The FTSE 100 fell back slightly this morning as reports that the government is mulling further restrictions pressed on the markets.
London’s premier index fell 0.5 per cent by mid morning to stand at 6,838 points after a rapid start to the year last week.
In the first week of trading, the bourse picked up 6.4 per cent as traders piled into equities despite the current lockdown.
The rapid start to the year meant that the FTSE 100 closed the ground on rival markets around the world, having shed 15 per cent in 2020.
Medical suppliers Smith & Nephew, grocer Sainsbury’s, and miner Fresnillo were the biggest fallers in early trading.
Leading the charge was JD Sports, which said profit would come in ahead of previous guidance after a “robust” sales performance.
Shares in the retailer have picked up 4.6 per cent so far today.
The FTSE 250 of mid-cap companies rose slightly to 21,068.09 as markets opened.
Signature Aviation led the way, with shares rising eight per cent after it agreed at $4.6bn takeover deal with Global Infrastructure Partners.

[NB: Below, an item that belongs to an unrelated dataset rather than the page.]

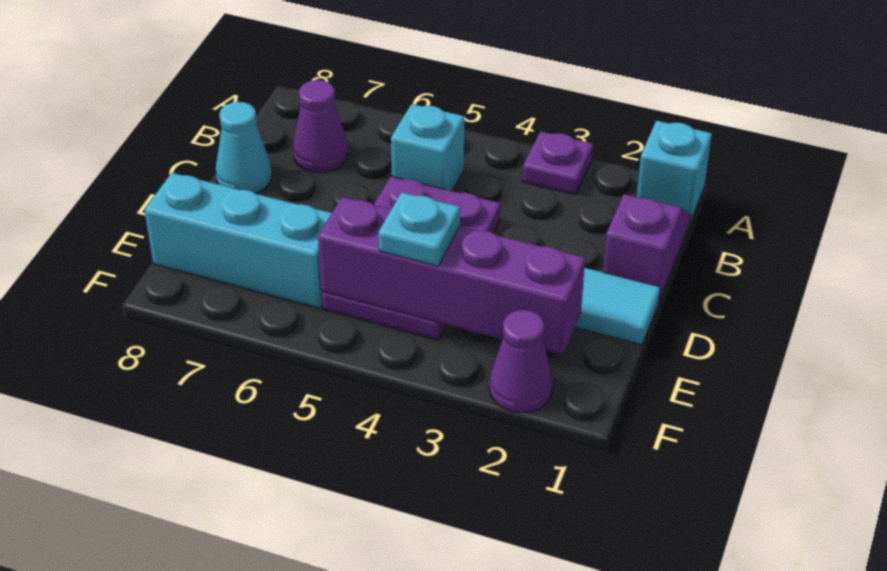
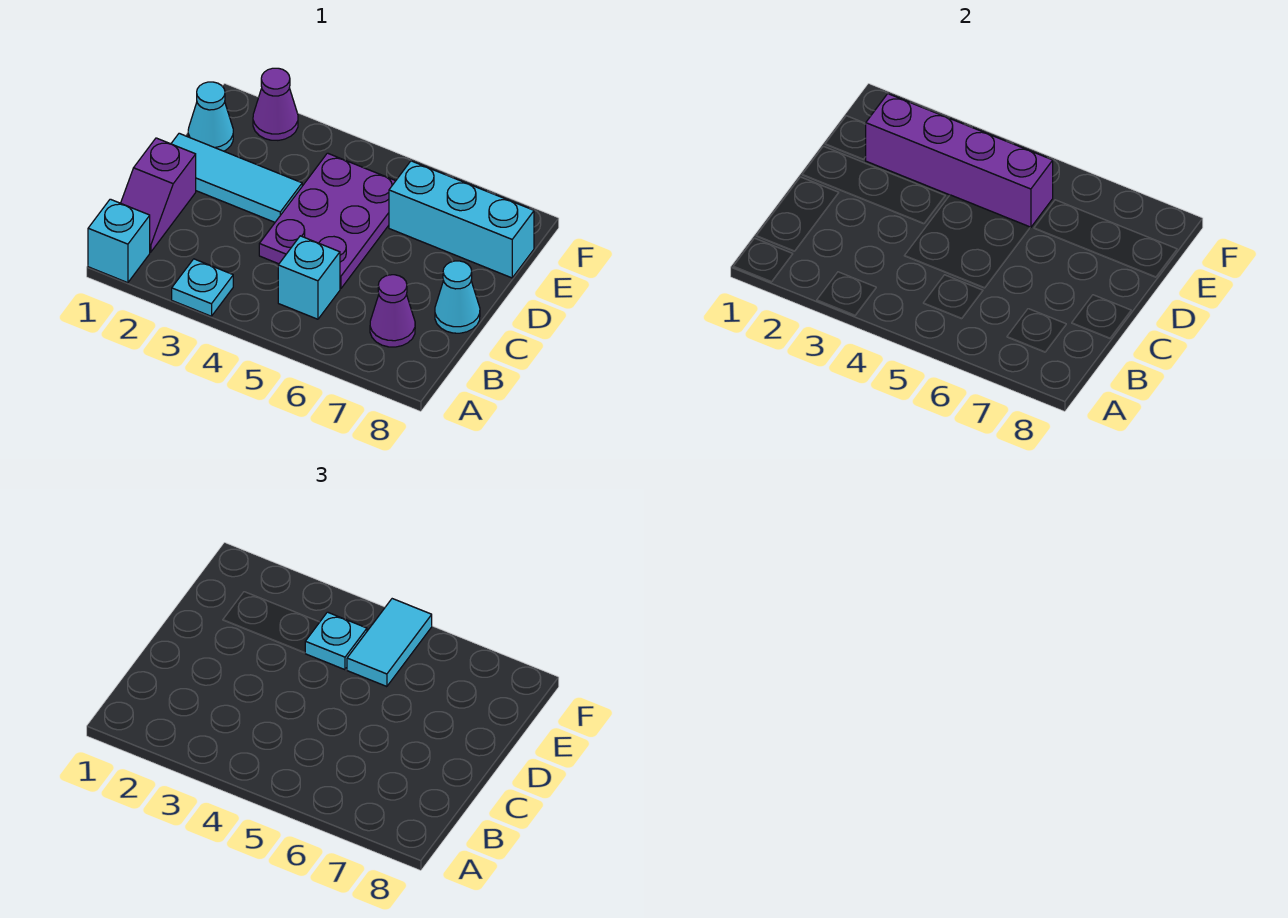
purple plate A3 level 1 -> cyan plate A3 level 1
none -> cyan cone E1 level 1
none -> cyan tile E5:F5 level 3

Asian markets halted just off record highs today as investors awaited “trillions” in new US stimulus measures, which are due to be unveiled this week.
Spreadex analyst Connor Campbell said: “Without the artificial buzz of the New Year, or a seismic event like a pair of Senate races, the markets were forced to contend with the day-to-day realities of trading in 2021.
For the FTSE, that means the prospect of even tighter restrictions in the UK, as experts believe the current level of lockdown isn’t having the desired effect.
“Practically, any further measures the government could implement should have minimal impact on the blue chip index’s individual components. Symbolically, however, the shift towards harsher constraints may undermine the FTSE’s recent growth.”